L’Orient le jour – 28 luglio e 16 maggio
Considerazioni
Ad una osservazione sbrigativa, tutti gli elementi peculiari della quotidianità libanese sono rappresentati nelle immagini: le rovine delle guerre, le sofferenze della popolazione, la circolazione delle armi, i decisori politici in azione, per cui sembrerebbe che tutti i giornali svolgano la loro azione informativa salvo poi declinare attraverso le parole il loro orientamento ideologico, ma questo fatto è noto, risaputo e sostanzialmente decodificato dalla maggior parte dei lettori.
È nel potere di veridicità attribuito alle immagini, alla loro forza testimoniale che si deve la produzione di immaginari collettivi da cui percepiamo valori e dai quali creiamo narrazioni, anche se a volte il nostro osservare quasi distrattamente la scena non ci dà questa consapevolezza.
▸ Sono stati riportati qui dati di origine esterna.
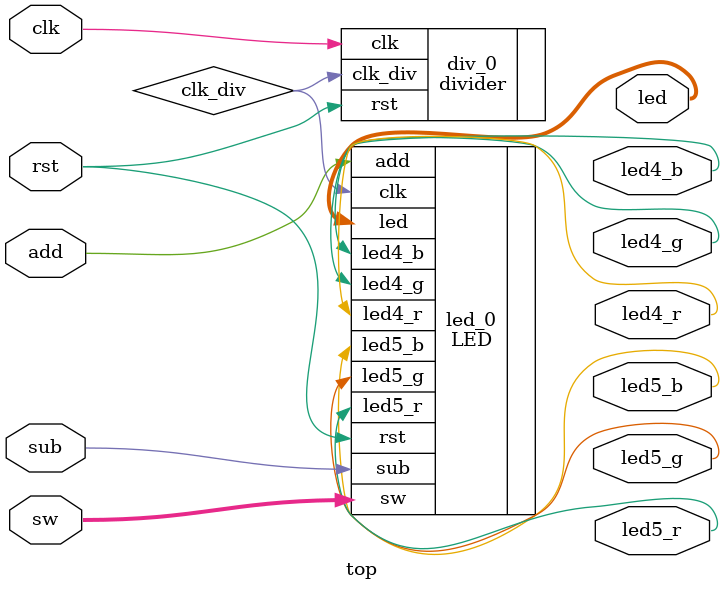
<source format=v>
module top(
    input   clk   ,
    input   rst   ,
    input   [1:0] sw  ,
    input   add,
    input   sub,
    output  led4_b,led4_r,led4_g,led5_b,led5_r,led5_g,
    output  [3:0]led
    );
    
    wire    clk_div ;
    
    LED led_0(
    .clk    (clk_div),
    .rst    (rst),
    .sw     (sw),
    .add    (add),
    .sub    (sub),
    .led    (led),
    .led4_b(led4_b),
    .led4_r(led4_r),
    .led4_g(led4_g),
    .led5_b(led5_b),
    .led5_r(led5_r),
    .led5_g(led5_g)
    );
    
    divider div_0(
    .clk    (clk),
    .rst    (rst),
    .clk_div    (clk_div)
    );
    
    
endmodule

</source>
Focalizzando l’attenzione sulle differenze invece, emergono aspetti che a mio giudizio hanno più importanza di quanta non gliene venga attribuita.
Se consideriamo le tendenze emerse in Al Akhbar, le tipologie di immagini che ho evidenziato possono assimilarsi alle tessere di un puzzle che ripropone lo schema narrativo canonico di Greimas: la rottura dell’equilibrio (gli eventi di distruzione), le sofferenze e le umiliazioni del debole (le rovine, la disperazione), il destinante che da la sua investitura (l’iconografia della leadership), l’acquisizione della competenza (adolescenti con le armi), la lotta (militanti in armi), la folla in strada (in attesa di celebrare il ritorno dell’eroe?), costituiscono una sequenza a cui forse in termini di immagini manca solo il “ritorno dell’eroe dopo aver sconfitto il drago”, una sanzione finale che può essere immaginata e incasellata nelle narrazioni collettive anche senza mostrarne l’evidenza.
Se consideriamo le immagini con le armi, per esempio, mentre in Al Akhbar il detentore era la figura del miliziano o dei gruppi armati, in Annahar queste sono nella disponibilità di reparti regolari in armi, dell’istituzione a ciò deputata, e questo nonostante entrambe le testate si dichiarino ispirate a valori liberali e progressisti.
Le immagini delle rovine sono presenti in tutte le testate considerate, ma mentre in Al Akhbar a volte sono un aspetto totalizzante occupando magari un’intera prima pagina, in The Daily Star o in L’Orient le Jour sono una parte del mondo, perché immagini e notizia compaiono a fianco di altri temi, e già variando lo spazio delle immagini, se ne modifica la risonanza e il peso percepito.
La rappresentazione stessa dell’autorità nelle immagini di persone importanti, assume le sembianze degli affari (Daily Star), del potere (L’Orient le Jour), delle istituzioni (Annahar), del carisma (Al Akhbar), espressioni diverse dello stesso concetto che è uno dei pilastri fondamentali del modo di interpretare la propria realtà sociale.
Persino la pubblicità, rappresentazione dei desideri o proiezione del proprio modo di vedersi nel mondo, assume forme distinte, diverse da quel mondo francese di charme mostrato da L’Orient le Jour.
Tanti mondi apparentemente uguali, ma al tempo stesso profondamente diversi, creatori di narrazioni parallele, ancorché costruite sulla stessa terra, destinate a persone diverse.
Descrivendo la realtà dei quotidiani libanesi, ho preso spunto da questo stato così ricco di aspetti e di contraddizioni, per far emergere il valore peculiare di certe sottili differenze che si celano nella sintassi delle immagini, capaci di influenzare le nostre visioni del mondo.
È in base a ciò che vediamo e che ricordiamo nella nostra testa che edifichiamo le nostre rappresentazioni del mondo, i nostri script sulla scorta dei quali procediamo a decodificare poi le nuove informazioni in ingresso ed andiamo ad aggiornare le nostre personali narrazioni quotidiane.
Ma siamo certi che gli artefici della costruzione siamo noi?